The purpose of the infrastructure is to offer persistent services that are secure and provide easy access to language processing resources. As language, speech and vision technology improve, it should be commonplace to carry out tasks such as: 'summarize Le Monde from 11th March 2007' 'list all uses of “enthusiasm” in 19th century English novels written by women', 'find all video clips of Tony Blair on the BBC in 2007'. But without the proper infrastructure, the technologies to make these tasks possible will only be available to a few specialists. At present one needs to find an appropriate program (to do translation, summarization, or extraction of information, etc.), download the program, make sure it is compatible with the computer that will execute the program, understand the form of input it takes, download the data (e.g. novels, newspapers, corpus, videos), and convert them to the correct format for the programs, and all this before one can get started.

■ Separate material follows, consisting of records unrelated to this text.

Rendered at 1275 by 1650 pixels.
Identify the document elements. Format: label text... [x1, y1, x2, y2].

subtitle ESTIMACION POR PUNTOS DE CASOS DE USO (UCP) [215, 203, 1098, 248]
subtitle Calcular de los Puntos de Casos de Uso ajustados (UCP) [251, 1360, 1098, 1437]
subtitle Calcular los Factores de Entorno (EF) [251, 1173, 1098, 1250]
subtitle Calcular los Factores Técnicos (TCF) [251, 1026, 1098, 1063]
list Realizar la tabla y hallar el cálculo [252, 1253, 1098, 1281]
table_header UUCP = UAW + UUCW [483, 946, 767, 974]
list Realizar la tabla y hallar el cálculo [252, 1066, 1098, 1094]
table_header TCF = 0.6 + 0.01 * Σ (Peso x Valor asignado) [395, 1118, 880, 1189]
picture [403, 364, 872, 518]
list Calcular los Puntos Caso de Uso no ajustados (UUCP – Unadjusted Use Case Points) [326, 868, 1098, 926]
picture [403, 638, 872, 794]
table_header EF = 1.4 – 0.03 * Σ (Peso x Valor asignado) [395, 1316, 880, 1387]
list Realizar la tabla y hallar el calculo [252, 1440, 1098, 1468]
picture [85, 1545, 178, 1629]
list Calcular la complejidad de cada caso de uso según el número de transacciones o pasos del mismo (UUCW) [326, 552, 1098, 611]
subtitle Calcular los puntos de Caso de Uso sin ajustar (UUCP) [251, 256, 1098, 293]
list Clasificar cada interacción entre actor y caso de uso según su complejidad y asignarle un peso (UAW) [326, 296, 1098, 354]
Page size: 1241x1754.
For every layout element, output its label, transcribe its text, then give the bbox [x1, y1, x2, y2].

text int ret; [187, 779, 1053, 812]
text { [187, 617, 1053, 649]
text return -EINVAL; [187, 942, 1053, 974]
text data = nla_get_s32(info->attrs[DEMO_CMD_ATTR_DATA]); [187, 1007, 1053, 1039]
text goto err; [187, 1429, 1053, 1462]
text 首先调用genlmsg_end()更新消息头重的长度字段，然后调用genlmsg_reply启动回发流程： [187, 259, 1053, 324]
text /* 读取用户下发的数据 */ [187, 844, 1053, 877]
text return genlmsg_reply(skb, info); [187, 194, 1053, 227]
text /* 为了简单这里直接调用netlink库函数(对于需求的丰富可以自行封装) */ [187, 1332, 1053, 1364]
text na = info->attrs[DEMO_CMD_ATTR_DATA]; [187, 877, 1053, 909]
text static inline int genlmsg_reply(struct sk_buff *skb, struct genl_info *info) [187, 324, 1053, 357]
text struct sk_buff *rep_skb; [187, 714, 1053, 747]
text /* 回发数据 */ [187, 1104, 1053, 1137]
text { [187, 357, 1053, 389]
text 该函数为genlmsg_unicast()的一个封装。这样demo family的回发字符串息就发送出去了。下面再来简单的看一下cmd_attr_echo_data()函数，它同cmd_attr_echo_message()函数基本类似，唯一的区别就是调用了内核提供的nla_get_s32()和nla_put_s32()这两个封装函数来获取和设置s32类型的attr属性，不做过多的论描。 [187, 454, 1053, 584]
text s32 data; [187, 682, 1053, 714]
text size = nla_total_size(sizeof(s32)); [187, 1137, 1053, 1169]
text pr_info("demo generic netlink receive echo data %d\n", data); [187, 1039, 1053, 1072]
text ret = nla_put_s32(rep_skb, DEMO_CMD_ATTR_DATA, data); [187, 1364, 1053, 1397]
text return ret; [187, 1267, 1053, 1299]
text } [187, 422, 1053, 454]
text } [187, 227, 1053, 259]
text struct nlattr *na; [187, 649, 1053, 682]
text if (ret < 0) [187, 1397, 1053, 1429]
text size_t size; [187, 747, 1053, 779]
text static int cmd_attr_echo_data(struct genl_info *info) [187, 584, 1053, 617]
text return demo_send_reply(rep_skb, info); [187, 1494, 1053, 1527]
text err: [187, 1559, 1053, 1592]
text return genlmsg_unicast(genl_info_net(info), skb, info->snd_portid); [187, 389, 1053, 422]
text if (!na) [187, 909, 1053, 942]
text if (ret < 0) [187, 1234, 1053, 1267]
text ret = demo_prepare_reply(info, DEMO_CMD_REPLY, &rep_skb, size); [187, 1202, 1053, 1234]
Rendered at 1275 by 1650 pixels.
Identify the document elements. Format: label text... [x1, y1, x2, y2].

For most researchers outside computer science, at least one of these tasks will be an insurmountable barrier. Our vision is that the resources for processing language, the data to be processed as well as appropriate guidance, advice and training be made available and can be accessed over a distributed network from the user's desktop. CLARIN proposes to make this vision a reality: the user will have access to guidance and advice through distributed knowledge centres, and via a single sign-on the user will have access to repositories of data with standardized descriptions, processing tools ready to operate on standardized data, and all of this will be available on the internet using a service oriented architecture based on secure grid technologies.
The nature of the project is therefore primarily to turn existing, fragmented technology and resources into accessible and stable services that any user can share or adapt and repurpose. CLARIN can build upon a rich history of national and European initiatives in this domain, and it will ensure that Europe maintains the leading position in humanities and social science research in the current highly competitive era.